- Born: 1891
- Died: 1968 (aged 76–77)
- Known for: suffragist, YWCA leader
- Spouse: Eugene Percy Roberts
- Relatives: Charles H. Roberts (brother-in-law)

= Ruth Logan Roberts =

American suffragist and YWCA leader (1891–1968)

Ruth Logan Roberts (1891 – 1968) was a suffragist, activist, YWCA leader, and host of a salon in Harlem, New York City.

==Early life==
Ruth Logan Roberts was born in 1891 as the daughter of suffragist Adella Hunt Logan. Roberts studied physical therapy at Boston's Sargent School of Physical Education, graduating in 1911. Roberts later served a physical educator for the Tuskegee Institute. In 1917, she married the physician Eugene Percy Roberts, and the couple moved to New York City.

==Activism==
Ruth Logan Roberts began her work as a suffragist around 1913 in Tuskegee. She continued her activism after her move to New York City, notably serving on a number of boards and actively advocating for women's suffrage and against racial discrimination.

Roberts was a member of the boards of directors of national and local YWCA as well as board of the Katy Ferguson Home for Unmarried Mothers. She also served on the New York State Board of Social Welfare.

While at the YWCA, Roberts helped organize women in the sale of war bonds through the Liberty Loan program.

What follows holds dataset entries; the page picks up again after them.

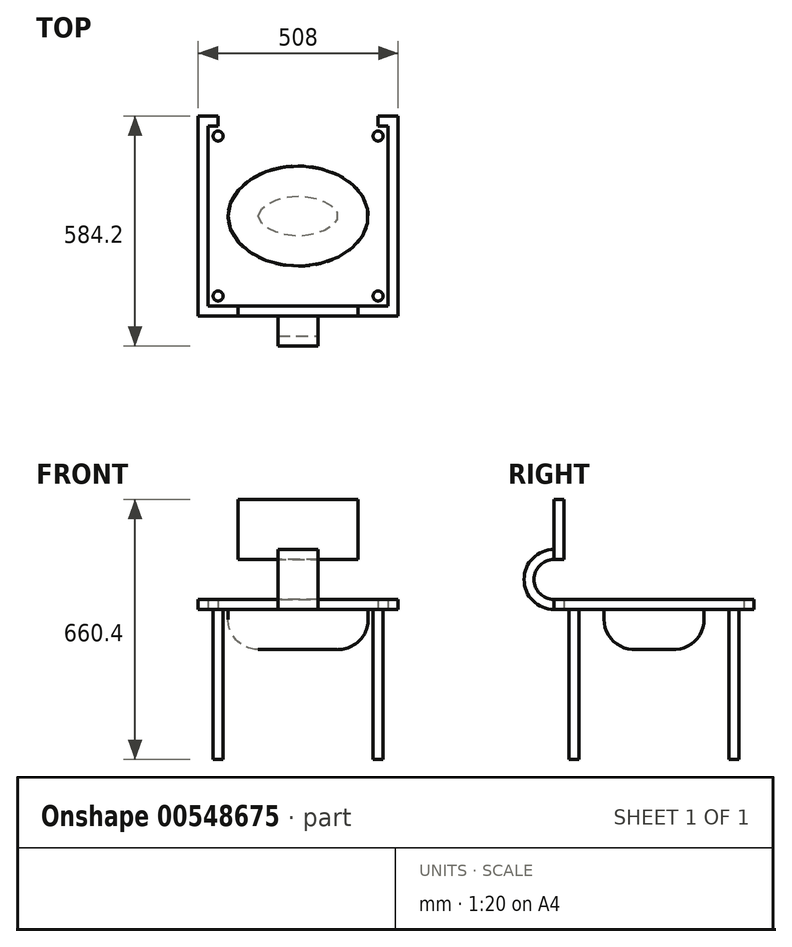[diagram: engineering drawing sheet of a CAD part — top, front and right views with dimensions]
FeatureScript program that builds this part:
annotation { "Feature Type Name" : "Feature", "Feature Type Description" : "" }
export const myFeature = defineFeature(function(context is Context, id is Id, definition is map)
    precondition{}
    {
        {
            var Q0;
            Q0=qCreatedBy(makeId("Top.planeOp"),FACE);
            var sketch = newSketch(context, id + "F0", { "sketchPlane" : qUnion([Q0])});
            skCircle(sketch, "E0", {"center": v(203.2, 0) * mm, "radius": 12.7 * mm});
            skCircle(sketch, "E1", {"center": v(-203.2, 0) * mm, "radius": 12.7 * mm});
            skLineSegment(sketch, "E2", {"start": v(0, 0) * mm, "end": v(0, -203.2) * mm});
            skLineSegment(sketch, "E3", {"start": v(0, -203.2) * mm, "end": v(-51.7, -203.2) * mm});
            skCircle(sketch, "E4.MirrorC", {"center": v(-203.2, -406.4) * mm, "radius": 12.7 * mm});
            skCircle(sketch, "E5.MirrorC", {"center": v(203.2, -406.4) * mm, "radius": 12.7 * mm});
            skSolve(sketch);
        }
        {
            var Q0;
            Q0 = qSketchRegion(id + "F0", true);
            extrude(context, id + "F1", {"entities" : qUnion([Q0]), "depth" : 381 * mm, "offsetDistance" : 25.4 * mm});
        }
        {
            var Q0;
            Q0=makeQuery(id+"F1.opExtrude","CAP_FACE",FACE,{"disambiguationData":[OSD([sQuery(id+"F0.wireOp",EDGE,"E4.MirrorC")])],"isStart":false});
            var sketch = newSketch(context, id + "F2", { "sketchPlane" : qUnion([Q0])});
            skLineSegment(sketch, "E6", {"start": v(-203.2, 50.8) * mm, "end": v(-254, 50.8) * mm});
            skLineSegment(sketch, "E7", {"start": v(203.2, 50.8) * mm, "end": v(254, 50.8) * mm});
            skLineSegment(sketch, "E8.left", {"start": v(-254, -457.2) * mm, "end": v(-254, 50.8) * mm});
            skLineSegment(sketch, "E8.right", {"start": v(254, -457.2) * mm, "end": v(254, 50.8) * mm});
            skLineSegment(sketch, "E9.bottom", {"start": v(-228.6, -431.8) * mm, "end": v(228.6, -431.8) * mm});
            skLineSegment(sketch, "E9.left", {"start": v(-228.6, -431.8) * mm, "end": v(-228.6, 25.4) * mm});
            skLineSegment(sketch, "E9.right", {"start": v(228.6, -431.8) * mm, "end": v(228.6, 25.4) * mm});
            skLineSegment(sketch, "E10", {"start": v(-228.6, 25.4) * mm, "end": v(-203.2, 25.4) * mm});
            skLineSegment(sketch, "E11", {"start": v(228.6, 25.4) * mm, "end": v(203.2, 25.4) * mm});
            skLineSegment(sketch, "E12", {"start": v(-203.2, 50.8) * mm, "end": v(-203.2, 25.4) * mm});
            skLineSegment(sketch, "E13", {"start": v(203.2, 25.4) * mm, "end": v(203.2, 50.8) * mm});
            skLineSegment(sketch, "E14", {"start": v(254, -457.2) * mm, "end": v(-254, -457.2) * mm});
            skSolve(sketch);
        }
        {
            var Q0;
            Q0=makeQuery(id+"F2.imprint","IMPRINT",FACE,{"disambiguationData":[TD([[makeQuery(id+"F2.imprint","IMPRINT",EDGE,{"derivedFrom":sQuery(id+"F2.wireOp",EDGE,"E6")}),1.0]])]});
            extrude(context, id + "F3", {"entities" : qUnion([Q0]), "depth" : 25.4 * mm, "offsetDistance" : 25.4 * mm});
        }
        {
            var Q0;
            Q0=makeQuery(id+"F3.opExtrude","CAP_FACE",FACE,{"disambiguationData":[OSD([sQuery(id+"F2.wireOp",EDGE,"E6"),sQuery(id+"F2.wireOp",EDGE,"E7"),sQuery(id+"F2.wireOp",EDGE,"E8.left"),sQuery(id+"F2.wireOp",EDGE,"E8.right"),sQuery(id+"F2.wireOp",EDGE,"E9.bottom"),sQuery(id+"F2.wireOp",EDGE,"E9.left"),sQuery(id+"F2.wireOp",EDGE,"E9.right"),sQuery(id+"F2.wireOp",EDGE,"E10"),sQuery(id+"F2.wireOp",EDGE,"E11"),sQuery(id+"F2.wireOp",EDGE,"E12"),sQuery(id+"F2.wireOp",EDGE,"E13"),sQuery(id+"F2.wireOp",EDGE,"E14")])],"isStart":true});
            var sketch = newSketch(context, id + "F4", { "sketchPlane" : qUnion([Q0])});
            skEllipse(sketch, "E15", {"center": v(0, 203.2) * mm, "majorRadius": 177.8 * mm, "minorRadius": 127 * mm, "majorAxis": v(-1, 0)});
            skSolve(sketch);
        }
        {
            var Q0;
            Q0=makeQuery(id+"F4.imprint","IMPRINT",FACE,{"disambiguationData":[TD([[makeQuery(id+"F4.imprint","IMPRINT",EDGE,{"derivedFrom":sQuery(id+"F4.wireOp",EDGE,"E15")}),1.0]])]});
            var Q1;
            Q1 = qSketchRegion(id + "F7", true);
            extrude(context, id + "F5", {"entities" : qUnion([Q0, Q1]), "depth" : 101.6 * mm, "offsetDistance" : 25.4 * mm});
        }
        {
            var Q0;
            Q0=makeQuery(id+"F5.opExtrude","CAP_EDGE",EDGE,{"disambiguationData":[OSD([sQuery(id+"F4.wireOp",EDGE,"E15")])],"isStart":false});
            fillet(context, id + "F6", {"entities" : qUnion([Q0]), "radius" : 76.2 * mm, "tangentPropagation" : true, "allowEdgeOverflow" : false});
        }
        {
            var Q0;
            Q0=makeQuery(id+"F3.opExtrude","SWEPT_FACE",FACE,{"disambiguationData":[OSD([sQuery(id+"F2.wireOp",EDGE,"E14")])]});
            var sketch = newSketch(context, id + "F7", { "sketchPlane" : qUnion([Q0])});
            skLineSegment(sketch, "E16.bottom", {"start": v(-50.8, 381) * mm, "end": v(50.8, 381) * mm});
            skLineSegment(sketch, "E16.top", {"start": v(-50.8, 406.4) * mm, "end": v(50.8, 406.4) * mm});
            skLineSegment(sketch, "E16.left", {"start": v(-50.8, 406.4) * mm, "end": v(-50.8, 381) * mm});
            skLineSegment(sketch, "E16.right", {"start": v(50.8, 406.4) * mm, "end": v(50.8, 381) * mm});
            skLineSegment(sketch, "E17.bottom", {"start": v(-152.4, 660.4) * mm, "end": v(152.4, 660.4) * mm});
            skLineSegment(sketch, "E17.top", {"start": v(-152.4, 508) * mm, "end": v(152.4, 508) * mm});
            skLineSegment(sketch, "E17.left", {"start": v(-152.4, 660.4) * mm, "end": v(-152.4, 508) * mm});
            skLineSegment(sketch, "E17.right", {"start": v(152.4, 660.4) * mm, "end": v(152.4, 508) * mm});
            skLineSegment(sketch, "E18", {"start": v(-104.99, 457.2) * mm, "end": v(94.44, 457.2) * mm});
            skSolve(sketch);
        }
        {
            var Q0;
            Q0=makeQuery(id+"F7.imprint","IMPRINT",FACE,{"disambiguationData":[TD([[makeQuery(id+"F7.imprint","IMPRINT",EDGE,{"derivedFrom":sQuery(id+"F7.wireOp",EDGE,"E16.bottom")}),-1.0]])]});
            var Q1;
            Q1=sQuery(id+"F7.wireOp",EDGE,"E18");
            revolve(context, id + "F8", {"operationType" : NewBodyOperationType.ADD, "entities" : qUnion([Q0]), "axis" : qUnion([Q1]), "revolveType" : RevolveType.ONE_DIRECTION, "oppositeDirection" : true, "angle" : 180 * degree});
        }
        {
            var Q0;
            Q0=makeQuery(id+"F7.imprint","IMPRINT",FACE,{"disambiguationData":[TD([[makeQuery(id+"F7.imprint","IMPRINT",EDGE,{"derivedFrom":sQuery(id+"F7.wireOp",EDGE,"E17.bottom")}),-1.0]])]});
            extrude(context, id + "F9", {"entities" : qUnion([Q0]), "operationType" : NewBodyOperationType.ADD, "oppositeDirection" : true, "depth" : 25.4 * mm, "offsetDistance" : 25.4 * mm});
        }
    });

She also served on the New York State Board of Social Welfare, a position that she was appointed to by Governor Thomas E. Dewey. Her health education led her to serve on the boards of New York Tuberculosis and Health Association and the National Association of Colored Graduate Nurses.

==Salon==
Roberts hosted a regular salon at her home at 130 West 130th Street in Harlem, New York City, that brought together major figures active in Harlem at the time in politics, community service, and the arts.